Après une mobilisation sans précédente depuis 2018, c’est cette utilisation partisane qui met une fois de plus le mouvement féministe dans une situation inconfortable. Le ministère de l’égalité, dirigé par Irene Montero, de Podemos, a demandé que les marches de la Journée internationale de la femme soient transformées en une manifestation « Non à la guerre ».
Une proclamation « pacifiste » que Podemos ne lance pas seulement contre le conflit armé entre la Russie et l’Ukraine, mais qu’il utilise aussi pour attaquer le chef du gouvernement, Pedro Sanchez, et le Parti socialiste ouvrier espagnol (PSOE), pour avoir envoyé des armes en Ukraine et pour remettre en question la gestion diplomatique de l’Union européenne et de l’OTAN avant et pendant le conflit.
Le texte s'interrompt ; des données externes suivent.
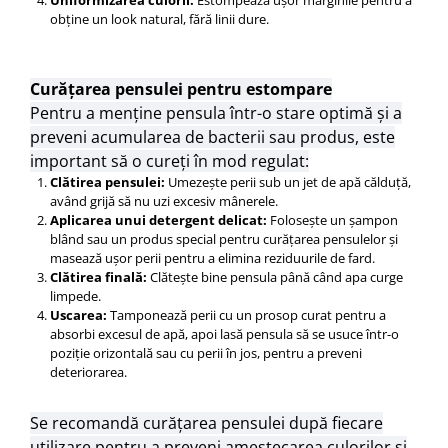
Uniformizarea culorii:
Estompează ușor marginile pentru a
obține un look natural, fără linii dure.
Curățarea pensulei pentru estompare
Pentru a menține pensula într-o stare optimă și a
preveni acumularea de bacterii sau produs, este
important să o cureți în mod regulat:
Clătirea pensulei:
Umezește perii sub un jet de apă călduță,
având grijă să nu uzi excesiv mânerele.
Aplicarea unui detergent delicat:
Folosește un șampon
blând sau un produs special pentru curățarea pensulelor și
masează ușor perii pentru a elimina reziduurile de fard.
Clătirea finală:
Clătește bine pensula până când apa curge
limpede.
Uscarea:
Tamponează perii cu un prosop curat pentru a
absorbi excesul de apă, apoi lasă pensula să se usuce într-o
poziție orizontală sau cu perii în jos, pentru a preveni
deteriorarea.
Se recomandă curățarea pensulei după fiecare
utilizare pentru a preveni amestecarea culorilor și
La première réaction du mouvement féministe a été de dénoncer « la manipulation d’Irene Montero pour pervertir la manifestation du 8-M », rendant invisible la cause des femmes et leurs revendications pour une égalité réelle et effective.
Une critique qui, sur un autre ton et d’une autre manière, a également été formulée par le gouvernement lui-même. La porte-parole de l’exécutif de coalition, Isabel Rodriguez, a rejeté l’idée que le 8-M perde « le sens qu’il a toujours eu ».
Outre le volet politique des mobilisations lié à la crise russo-ukrainienne, la célébration de cette Journée a montré, de manière palpable, une division inédite au sein du mouvement féministe. Pour la première fois, à Madrid et dans une vingtaine de villes espagnoles, il y a eu deux manifestations distinctes.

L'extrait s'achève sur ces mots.